● **Task to carry out**
Transcribe the lines below exactly. No image belongs in the transcription.

● **Recorded data**
================================

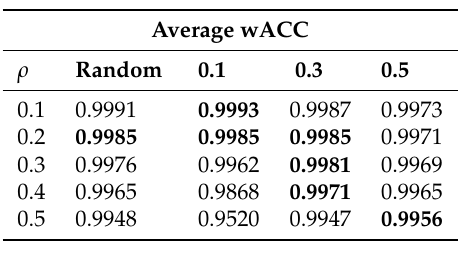
Table 5. Dependence of the noise density used during training using BSD500 dataset on the network performance and its ability to detect impulses in test images degraded with varying noise density. The best values are presented in bold font.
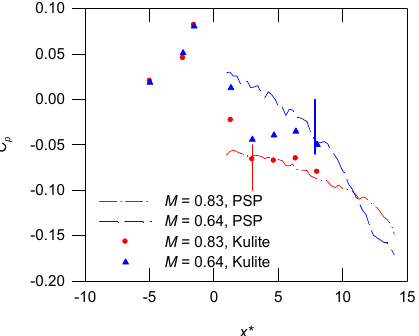
Figure 11. Pressure distribution in the presence of CoV VGs for h* =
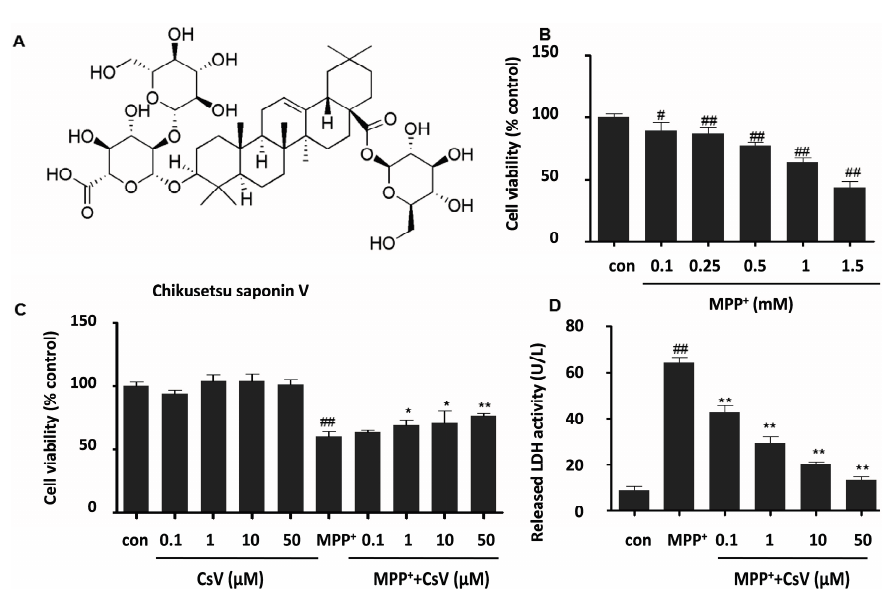
Figure 1. Protective effects of Chikusetsu saponin V (CsV) on 1-methyl-4-phenylpyridinium ion (MPP + )-induced cytotoxicity in SH-SY5Y cells. ( A ) Chemical structure of CsV; ( B ) Dose-dependent effects of MPP + on cell viability in SH-SY5Y cells; ( C ) Effects of CsV on MPP + -induced cytotoxicity in SH-SY5Y cells as assessed by MTT assay; and ( D ) Effects of CsV on MPP + -induced cytotoxicity in SH-SY5Y cells as shown by Lactate dehydrogenase (LDH ) assay. Data are expressed as means ± SD ( n = 5). # p < 0.05, ## p < 0.01 vs. control group, * p < 0.05, ** p < 0.01 vs. the group treated with MPP +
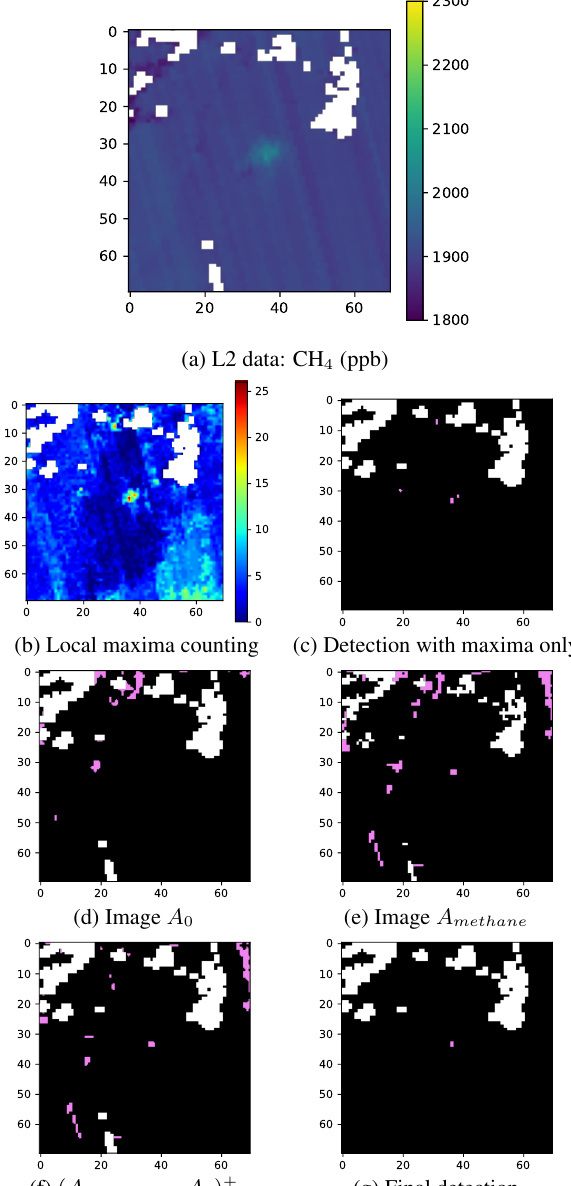
Figure 5. In the image (a), a methane plume is visible in green. Each other image correspond to a part of the detection algorithm, from the counting of maxima to the final detection. Detected pixels are in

================================

● **Problem solution**
Table 5. Dependence of the noise density used during training using BSD500 dataset on the network performance and its ability to detect impulses in test images degraded with varying noise density. The best values are presented in bold font.
Figure 11. Pressure distribution in the presence of CoV VGs for h* =
Figure 1. Protective effects of Chikusetsu saponin V (CsV) on 1-methyl-4-phenylpyridinium ion (MPP + )-induced cytotoxicity in SH-SY5Y cells. ( A ) Chemical structure of CsV; ( B ) Dose-dependent effects of MPP + on cell viability in SH-SY5Y cells; ( C ) Effects of CsV on MPP + -induced cytotoxicity in SH-SY5Y cells as assessed by MTT assay; and ( D ) Effects of CsV on MPP + -induced cytotoxicity in SH-SY5Y cells as shown by Lactate dehydrogenase (LDH ) assay. Data are expressed as means ± SD ( n = 5). # p < 0.05, ## p < 0.01 vs. control group, * p < 0.05, ** p < 0.01 vs. the group treated with MPP +
Figure 5. In the image (a), a methane plume is visible in green. Each other image correspond to a part of the detection algorithm, from the counting of maxima to the final detection. Detected pixels are in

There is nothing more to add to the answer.